One last suggestion: Try and spend your foreign currency before you come back , i.e. in the last few days. Preferentially, use up most of it so that you do not have to go through the bother and cost of reconverting it back to US dollars upon your return.
Languages & Mobile Network
New Zealanders speak English and Maori.
Mobile network: GSM
In New Zealand the electric current is 230 volts, AC 50 Hz and the 3-pin plug (slant pin outlet) is different from that in some countries so you will need an adapter. Be sure to check any appliance you are thinking of taking. If it has a 240-volt switch it is okay. If not, you will need a voltage converter.
Tipping and Taxes
New Zealanders do not tip. Kiwi's do not depend on tips for their income, and tips are not expected for normal service. All employees are paid a fair wage and do not need tips to live on. It is the same when you take a taxi. It is not customary to tip hairdressers or barbers.
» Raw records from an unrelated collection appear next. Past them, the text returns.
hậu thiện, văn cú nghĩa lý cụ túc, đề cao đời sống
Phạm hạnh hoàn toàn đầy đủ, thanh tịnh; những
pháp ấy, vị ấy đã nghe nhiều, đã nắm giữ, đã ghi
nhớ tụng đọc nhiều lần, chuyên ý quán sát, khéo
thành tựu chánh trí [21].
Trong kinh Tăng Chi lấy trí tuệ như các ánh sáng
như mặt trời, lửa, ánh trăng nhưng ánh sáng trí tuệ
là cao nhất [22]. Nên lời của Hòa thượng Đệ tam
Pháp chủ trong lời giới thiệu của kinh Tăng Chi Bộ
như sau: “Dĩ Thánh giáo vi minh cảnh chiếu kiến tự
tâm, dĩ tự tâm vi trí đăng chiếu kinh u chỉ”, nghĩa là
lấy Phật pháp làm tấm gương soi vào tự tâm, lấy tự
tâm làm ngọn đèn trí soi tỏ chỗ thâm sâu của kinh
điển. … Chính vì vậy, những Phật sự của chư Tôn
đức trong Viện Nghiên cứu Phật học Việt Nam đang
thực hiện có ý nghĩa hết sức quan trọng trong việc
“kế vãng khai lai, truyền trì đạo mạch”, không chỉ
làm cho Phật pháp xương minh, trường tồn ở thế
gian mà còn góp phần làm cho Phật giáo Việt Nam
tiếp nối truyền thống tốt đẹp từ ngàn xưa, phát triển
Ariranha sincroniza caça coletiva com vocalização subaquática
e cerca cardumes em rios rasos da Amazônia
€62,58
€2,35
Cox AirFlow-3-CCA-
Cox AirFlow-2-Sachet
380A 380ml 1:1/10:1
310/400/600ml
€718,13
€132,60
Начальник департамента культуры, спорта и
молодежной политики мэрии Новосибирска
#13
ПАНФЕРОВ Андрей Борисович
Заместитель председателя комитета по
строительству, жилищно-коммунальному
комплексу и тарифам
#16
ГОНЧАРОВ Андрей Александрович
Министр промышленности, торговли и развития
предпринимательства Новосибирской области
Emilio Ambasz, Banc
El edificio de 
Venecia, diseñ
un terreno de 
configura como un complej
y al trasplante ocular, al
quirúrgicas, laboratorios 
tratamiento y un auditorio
While a tip would probably be accepted if you choose to give one, we would encourage you not to tip at all. New Zealanders are proud of the fact that their country give good service "for free" and hope that you will start acting like a local, keeping your money in your pocket!
New Zealand sales tax is generally included in the price of all goods and is not added at time of purchase. Most stores, however, will deduct taxes levied on opal jewelry when overseas purchasers show their passports and airline tickets.